In smaller environments, operating a single Worker Process with a 10MB lookup source is easily supported entirely in memory. Scale that single Worker to 14, 30, or 62 Worker Processes and storing all 500MB in memory becomes impractical.
Performance at Scale Is Hard, Too
Cribl has long had the option to use files stored locally on a Worker, but the solution lacked the ability to optimize the data for thousands of events per second. With disk-based lookups, Cribl now supports up to 4 separate indices per lookup without any limit on the number of columns in each index. (Though we typically see 3-5 columns per index.)

Cribl now supports Lookups that can be stored in memory or on disk.
Multiple indices on the same dataset allows performance optimization for different use cases without the need to manage multiple lookup instances. Does the Security team need to perform a lookup on column A, C, and J? No problem — create an index of those columns. Does the IT team need to lookup using columns C, J, K, and L? Another index!
Indexing is the magic that allows scaling the size of a lookup without sacrificing all of the performance of in-memory and without the in-memory penalties working with truly massive datasets. With disk-based lookups, you get the best of both worlds: the flexibility to support huge lookup tables that would overwhelm memory in a traditional setup, and the speed to keep up with demanding, real-time enrichment workloads.
Performance at Scale, Without the Memory Tax
In-memory enrichment has a memory tax in a shared-nothing architecture. Disk-based lookups in Cribl Stream solve this by introducing a hybrid model: lookups are read from disk, while frequently accessed data is cached in memory. This approach enables you to handle huge datasets — hundreds of megabytes or more — without having to allocate massive amounts of RAM to every Worker Process. This means you can scale enrichment to match your data growth, without even breaking a sweat.

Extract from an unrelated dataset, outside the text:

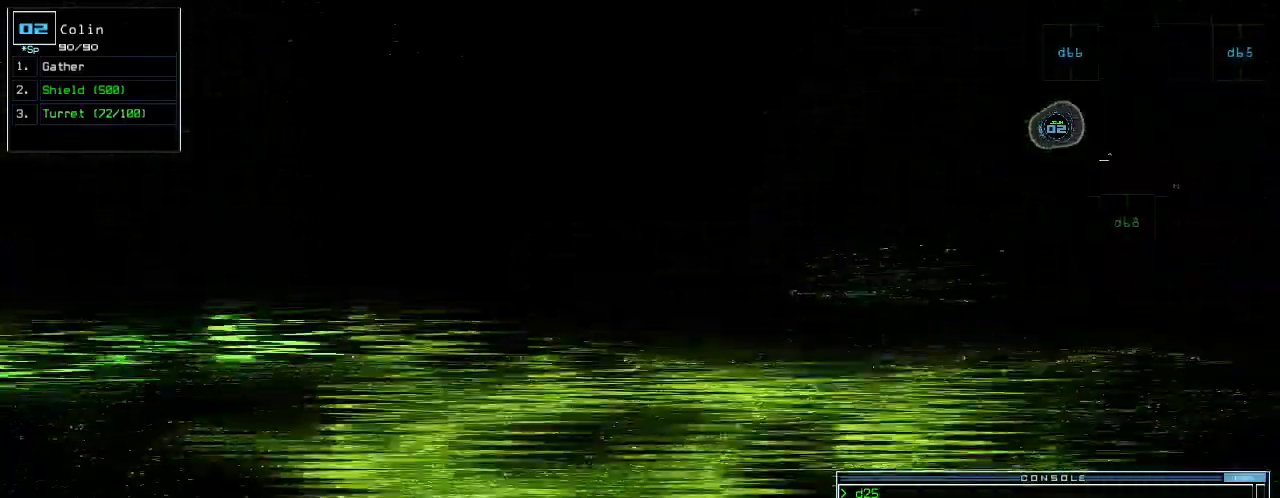
{"keys": ["right"], "events": [[440, "right", "down"]]}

The Lookup Function in Cribl Stream, complete with the disk-based lookup toggle. This new feature reduces the memory footprint on Workers.

Key capabilities include:
Multiple indices per lookup
- Create up to four indices on a single lookup, each optimized for different access patterns. This means security teams can index on columns A, C, and J, while IT can index on C, J, K, and L — all on the same dataset, without duplicating data.
No hard limits on columns
- There’s no restriction on the number of columns per index, so you can adapt your lookups to your business needs.
Optimized for high throughput
- Disk-based lookups are engineered to support thousands of events per second, ensuring enrichment keeps pace with your data flow.
Worker Smarter, Not Harder
Managing large lookups is now easier than ever. Disk-based lookups are created using the same UI or APIs as in-memory, preserving your existing workflows. Why mess with a good thing!?! Larger lookups add some interesting wrinkles to the process, so we have decoupled disk-based lookups from the mandatory commit/deploy cycle. This means you can push updates to individual lookups — or all disk-based lookups — without any configuration changes, and Worker Processes will not require a restart.
Be sure to check out our Docs for large lookup best practices, including configuration and memory sizing.
Ready To Get Started?
Ready to scale your enrichment workflows? Disk-based lookups are available now in Cribl Stream. Start by configuring your first disk-based lookup via the UI or API, define your indices, and push updates as needed, without disrupting your data pipelines.
This allows you to:
Refresh CMDB data every 30 minutes
Reload NAT tables or threat intelligence feeds multiple times a day
Update lookup data as often as needed, without interrupting data processing
With disk-based lookups, you can enrich more data, more often, with less operational friction. Scale confidently, enrich intelligently, and keep your teams focused on insights, not infrastructure.